In their groundbreaking book The Invention of Tradition (1983), historians Eric Hobsbawm and Terence Ranger detail the way in which European colonialists were essentially blind to many cultural practices they encountered in Africa. Contrary to colonial propaganda, for example, Africa has many long written traditions. In Timbuktu during the city’s Golden Age (fifteenth and sixteenth centuries), books were reputed to be the most valued and valuable commodity.20 However, unless something had a direct parallel in European society, usually it went unseen. As a result, many rich, complex cultural phenomena were merely discarded and dismissed as primitive, and certainly never made it into the annals of history. European culture placed value only on the written word, on art, and on monuments that stood the test of time. This, it was believed, is what conferred civilization on a people. Without evidence of these markers,* it was debatable whether or not Africans were even human. The European benchmark of value obscured colonial vision, and the emissaries of European culture remained illiterate in much that existed of value in oral societies, including the intricate language of hairstyling, unable to understand the ephemeral temporality of this art form.

 

African aesthetics have their own norms, which do not always correspond to European ones. Take the Afro hairstyle, particularly when not worn neatly. Kobena Mercer discusses the inherent irony wherein the Afro is read as traditionally “African,” despite the fact that in West African contexts hair is rarely left unmolded or unbraided. The Afro is a symbol of diasporic resistance, a rejection of an imposed value system that denigrated us. Sporting an Afro is a defiant up-yours to such a system, but that fact alone does not make it inherently “African.”

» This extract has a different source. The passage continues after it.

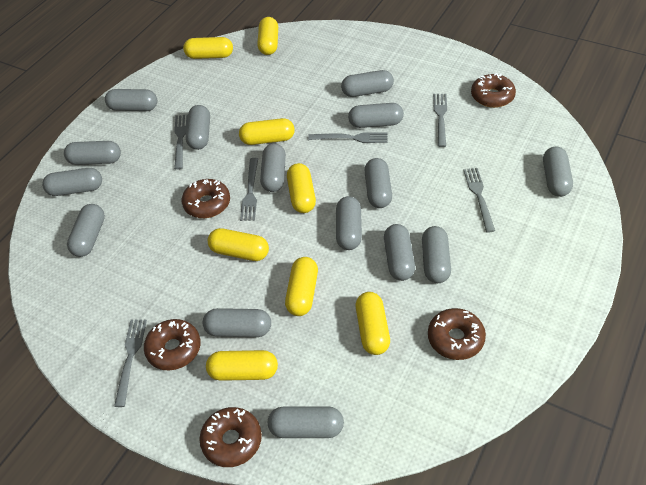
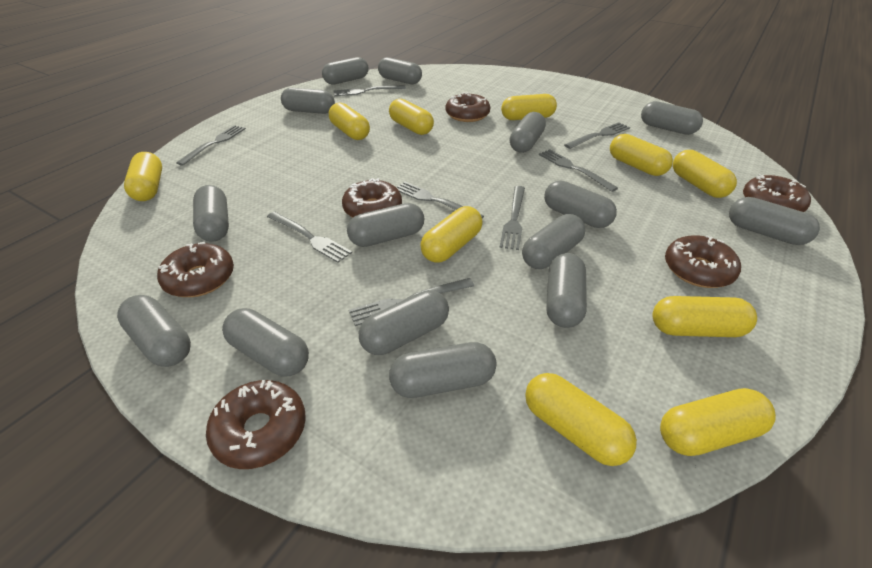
brown donut: [144,319,201,371] [182,179,230,218] [199,407,262,467] [428,308,486,360] [471,73,516,108] = 5 -> [157,242,234,297] [206,380,306,469] [342,178,402,218] [445,92,490,122] [665,235,741,288] [743,174,811,212] = 6
grey fork: [114,320,147,407] [174,115,188,169] [240,158,258,221] [308,133,388,143] [433,94,447,147] [463,168,495,232] = 6 -> [176,125,246,166] [267,211,352,263] [333,85,406,96] [349,278,474,326] [397,182,484,219] [499,186,525,250] [539,149,618,192] [564,122,630,149] = 8
yellow capsule: [183,37,233,59] [206,350,278,381] [208,228,269,261] [239,118,295,145] [257,17,278,55] [285,257,318,316] [287,163,316,213] [356,292,390,355] = 8 -> [124,152,162,201] [329,102,370,140] [389,99,434,135] [420,206,483,263] [501,94,557,120] [525,373,637,466] [610,134,673,176] [652,296,757,337] [660,388,776,456] [673,150,737,198] = 10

The African American ethnographer Sylvia Boone writes that, for the Mende people of Sierra Leone, the opposite of well-groomed hair is yivi-yivi—untidy, unkempt, messy, without shape. A dirty home is yivi, as are dirty political dealings. Hair that looks dirty and untidy is seen by the Mende as evidence of mental-health problems—“those who buckle under the strains of everyday life, retreating into madness, signal their illness graphically by no longer grooming their hair, thus abandoning the community’s standards of behavior”—or of loose morals.21 Shane White and Graham White point out that these cultural norms give insight to the “humiliation slave women may have felt in being prevented from grooming and styling their hair as they wished, as well as indicating the importance they are likely to have attached to whatever hairstyles they were able—during the time of their enslavement and after—to achieve.”22 This is yet another example of the context in which black hair became politicized and where the choice of styles can be read as contestations.